No, I don’t mean to suggest that this question has an absolute answer, merely that the answer is a bit slippery. Was Dickens a literary novelist? What about Balzac or Jane Austen? The later Henry James, James Joyce, Proust—the answer is pretty clearly in the affirmative there. Who else?

(If I were to attempt an answer, I’d say that Dickens, as much of a bestseller as he was, as much as he played upon the emotions of his readers, should be considered a literary writer because of his attention to language, an intensity of nuance we simply don’t see in current bestsellers or even in the majority of fiction that is currently construed to be “literary.”)

Then again, one can imagine revising Flaubert so that Madame Bovary reads as a novel with a lurid plot that is tone-deaf to the resonance of language. You’d have to change the ending though—a homicide rather than a suicide is in order, I think.

One can imagine Henry James without the moody introspection and the long sentences, but why would one want to?

When we get to Henry Miller and William Burroughs, the question starts to devour itself. For if William Burrroughs was a literary novelist, then isn’t Sapphire, author of Push, a novel that deals in a very different form of transgression but has what is arguably an innovative approach to form?

Then there’s crime fiction. Not just literary mysteries, but hard-boiled, street smart crime. Raymond Chandler and Richard Price—might they be considered literary writers simply because they write as well as they do?

Finally, I would like to say that writing about one’s personal relationships or the personal relationships of one’s characters does not necessarily make a literary novel. Writing about the new immigrant experience isn’t essentially literary, nor is writing about art, politics, race, or technology. Descriptions of outlandish wealth, grinding poverty, outrĂ© sexuality, intravenous drug use, or simple drunkenness do not necessarily make literature. How one writes about these things is what counts.

What if we were to say that complexity and sharpness are the hallmarks of literary fiction, even to the extent that these qualities may be viewed as opposing each other? What if we were to say that a literary novel is a novel that makes us think?

Now that should really confuse the issue…

Due to the holidays, the next posting of the blog will be on Wednesday, January 6. I would like to wish all my readers Merry Christmas, Happy New Year, and all the best for the coming year.


  1. Thank you, Ms. or Mr. X. This is a necessary blog. I'm posting a link to this entry on my own blog, quoting your paragraph "Finally, I would like to say . . .," as it sounds remarkably similar to utterances I've often made.

  2. A 1/2 definition of the "literary novel" I've at times used is "a book that enjoys being a book rather than being a self-advertisement for wanting to be the next Hollywood blockbuster." Or, I guess, "Una novella que no esta una puta," to pick up on another of your quotes. But don't get me started on stories about my life in the publishing industry — that's the plot of my next unsellable novel...
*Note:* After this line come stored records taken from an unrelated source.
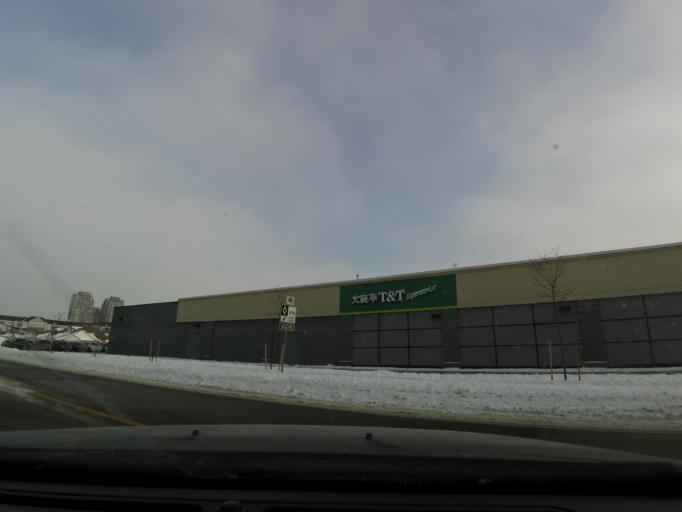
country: CA
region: Ontario
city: Waterloo
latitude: 43.4628
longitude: -80.5389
  3. You took the words out of my fingertips. I absolutely agree. I would only add that writing a novel about one's divorce experience doesn't qualify as literary, either, and that accounts for roughly 50 percent of what are considered literary novels.

    Paul A. Toth

  4. When I read a book that I think of as a literary novel, it's impossible not to think that it is destined to become a classic. That eliminates a lot of novels.